ArtigosCriminologia Penitenciária

As mudanças da vida no cárcere determinadas pelo PCC (Parte 2)


Por Diorgeres de Assis Victorio


Dando continuidade ao artigo da semana passada, lá estava eu escondido da visão do pessoal do G.O.E. e vendo a “escada humana” chegando ao topo da muralha. Um a um eles vão se escondendo, deitando pelo passadiço da muralha. Eu me perguntava, mas por que tudo aquilo estaria acontecendo, o que de errado estava ocorrendo com o sistema prisional paulista? Muitas perguntas vinham a minha mente e eu não tinha resposta a nenhuma delas, afinal de contas eu ainda não tinha nem completado um ano de serviço, estava ainda “engatinhando na cadeia”.

--

Tarefa do exercício A:
Devolva sem nenhuma alteração as linhas de todos os registros abaixo, deixando as imagens de fora da resposta.

--

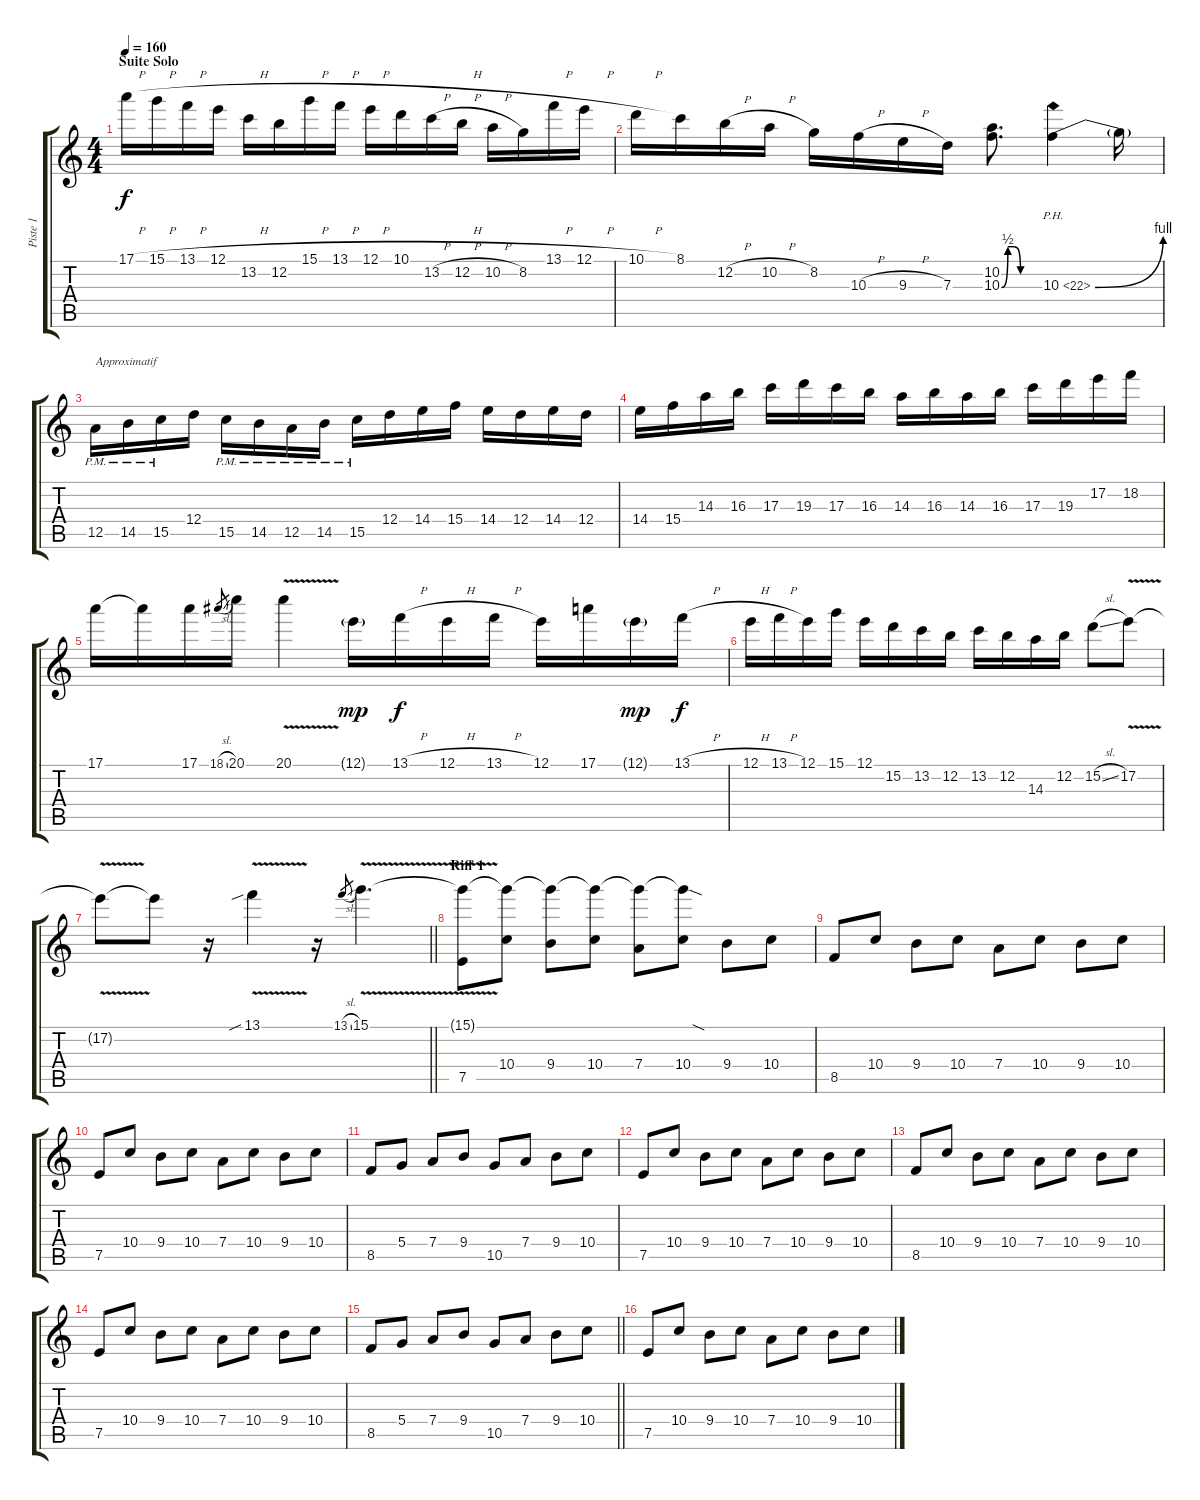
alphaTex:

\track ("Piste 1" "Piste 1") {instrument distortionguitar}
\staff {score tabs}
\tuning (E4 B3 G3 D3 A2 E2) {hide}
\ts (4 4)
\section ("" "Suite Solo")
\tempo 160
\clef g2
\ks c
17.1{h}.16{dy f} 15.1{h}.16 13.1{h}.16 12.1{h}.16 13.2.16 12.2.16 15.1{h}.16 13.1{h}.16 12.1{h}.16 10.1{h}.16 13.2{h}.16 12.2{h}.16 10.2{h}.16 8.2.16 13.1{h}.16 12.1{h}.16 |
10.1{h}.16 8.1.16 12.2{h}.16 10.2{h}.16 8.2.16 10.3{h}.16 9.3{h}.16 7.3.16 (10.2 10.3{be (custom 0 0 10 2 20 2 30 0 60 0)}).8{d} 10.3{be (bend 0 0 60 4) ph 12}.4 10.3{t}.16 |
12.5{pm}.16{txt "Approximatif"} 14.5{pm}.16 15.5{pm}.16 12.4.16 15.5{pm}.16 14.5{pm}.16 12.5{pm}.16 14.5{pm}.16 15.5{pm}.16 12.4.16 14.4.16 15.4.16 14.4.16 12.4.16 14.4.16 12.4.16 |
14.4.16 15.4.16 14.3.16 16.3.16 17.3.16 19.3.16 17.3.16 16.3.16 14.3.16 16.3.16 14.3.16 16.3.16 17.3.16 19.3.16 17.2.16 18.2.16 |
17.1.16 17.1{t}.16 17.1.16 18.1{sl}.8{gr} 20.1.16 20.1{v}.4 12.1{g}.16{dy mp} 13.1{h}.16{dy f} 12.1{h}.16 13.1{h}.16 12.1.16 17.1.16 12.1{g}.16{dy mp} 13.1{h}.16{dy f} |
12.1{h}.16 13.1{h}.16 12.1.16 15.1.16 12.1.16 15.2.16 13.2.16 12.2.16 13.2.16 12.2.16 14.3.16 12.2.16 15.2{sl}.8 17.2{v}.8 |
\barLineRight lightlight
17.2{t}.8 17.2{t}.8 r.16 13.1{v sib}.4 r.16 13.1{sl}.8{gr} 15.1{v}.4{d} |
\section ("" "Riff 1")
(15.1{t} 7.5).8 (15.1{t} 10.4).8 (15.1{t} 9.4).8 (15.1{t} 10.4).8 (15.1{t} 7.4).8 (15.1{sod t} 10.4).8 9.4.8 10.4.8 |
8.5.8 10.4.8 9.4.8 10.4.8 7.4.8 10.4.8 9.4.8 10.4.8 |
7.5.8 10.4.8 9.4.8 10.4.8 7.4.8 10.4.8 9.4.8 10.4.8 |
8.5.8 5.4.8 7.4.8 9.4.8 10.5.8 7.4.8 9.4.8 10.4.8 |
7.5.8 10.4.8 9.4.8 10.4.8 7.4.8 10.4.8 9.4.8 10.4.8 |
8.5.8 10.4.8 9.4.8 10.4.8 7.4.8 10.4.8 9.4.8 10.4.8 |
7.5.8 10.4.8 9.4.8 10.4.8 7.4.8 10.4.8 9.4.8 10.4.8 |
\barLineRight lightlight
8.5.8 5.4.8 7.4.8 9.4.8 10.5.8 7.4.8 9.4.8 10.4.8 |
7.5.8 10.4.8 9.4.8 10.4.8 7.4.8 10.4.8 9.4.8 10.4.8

--

Tarefa do exercício B:
No texto apresentado, qual tempo de serviço quem narra ainda não tinha completado?

Resposta completa A:
alphaTex:

\track ("Piste 1" "Piste 1") {instrument distortionguitar}
\staff {score tabs}
\tuning (E4 B3 G3 D3 A2 E2) {hide}
\ts (4 4)
\section ("" "Suite Solo")
\tempo 160
\clef g2
\ks c
17.1{h}.16{dy f} 15.1{h}.16 13.1{h}.16 12.1{h}.16 13.2.16 12.2.16 15.1{h}.16 13.1{h}.16 12.1{h}.16 10.1{h}.16 13.2{h}.16 12.2{h}.16 10.2{h}.16 8.2.16 13.1{h}.16 12.1{h}.16 |
10.1{h}.16 8.1.16 12.2{h}.16 10.2{h}.16 8.2.16 10.3{h}.16 9.3{h}.16 7.3.16 (10.2 10.3{be (custom 0 0 10 2 20 2 30 0 60 0)}).8{d} 10.3{be (bend 0 0 60 4) ph 12}.4 10.3{t}.16 |
12.5{pm}.16{txt "Approximatif"} 14.5{pm}.16 15.5{pm}.16 12.4.16 15.5{pm}.16 14.5{pm}.16 12.5{pm}.16 14.5{pm}.16 15.5{pm}.16 12.4.16 14.4.16 15.4.16 14.4.16 12.4.16 14.4.16 12.4.16 |
14.4.16 15.4.16 14.3.16 16.3.16 17.3.16 19.3.16 17.3.16 16.3.16 14.3.16 16.3.16 14.3.16 16.3.16 17.3.16 19.3.16 17.2.16 18.2.16 |
17.1.16 17.1{t}.16 17.1.16 18.1{sl}.8{gr} 20.1.16 20.1{v}.4 12.1{g}.16{dy mp} 13.1{h}.16{dy f} 12.1{h}.16 13.1{h}.16 12.1.16 17.1.16 12.1{g}.16{dy mp} 13.1{h}.16{dy f} |
12.1{h}.16 13.1{h}.16 12.1.16 15.1.16 12.1.16 15.2.16 13.2.16 12.2.16 13.2.16 12.2.16 14.3.16 12.2.16 15.2{sl}.8 17.2{v}.8 |
\barLineRight lightlight
17.2{t}.8 17.2{t}.8 r.16 13.1{v sib}.4 r.16 13.1{sl}.8{gr} 15.1{v}.4{d} |
\section ("" "Riff 1")
(15.1{t} 7.5).8 (15.1{t} 10.4).8 (15.1{t} 9.4).8 (15.1{t} 10.4).8 (15.1{t} 7.4).8 (15.1{sod t} 10.4).8 9.4.8 10.4.8 |
8.5.8 10.4.8 9.4.8 10.4.8 7.4.8 10.4.8 9.4.8 10.4.8 |
7.5.8 10.4.8 9.4.8 10.4.8 7.4.8 10.4.8 9.4.8 10.4.8 |
8.5.8 5.4.8 7.4.8 9.4.8 10.5.8 7.4.8 9.4.8 10.4.8 |
7.5.8 10.4.8 9.4.8 10.4.8 7.4.8 10.4.8 9.4.8 10.4.8 |
8.5.8 10.4.8 9.4.8 10.4.8 7.4.8 10.4.8 9.4.8 10.4.8 |
7.5.8 10.4.8 9.4.8 10.4.8 7.4.8 10.4.8 9.4.8 10.4.8 |
\barLineRight lightlight
8.5.8 5.4.8 7.4.8 9.4.8 10.5.8 7.4.8 9.4.8 10.4.8 |
7.5.8 10.4.8 9.4.8 10.4.8 7.4.8 10.4.8 9.4.8 10.4.8

Resposta completa B:
Um ano de serviço.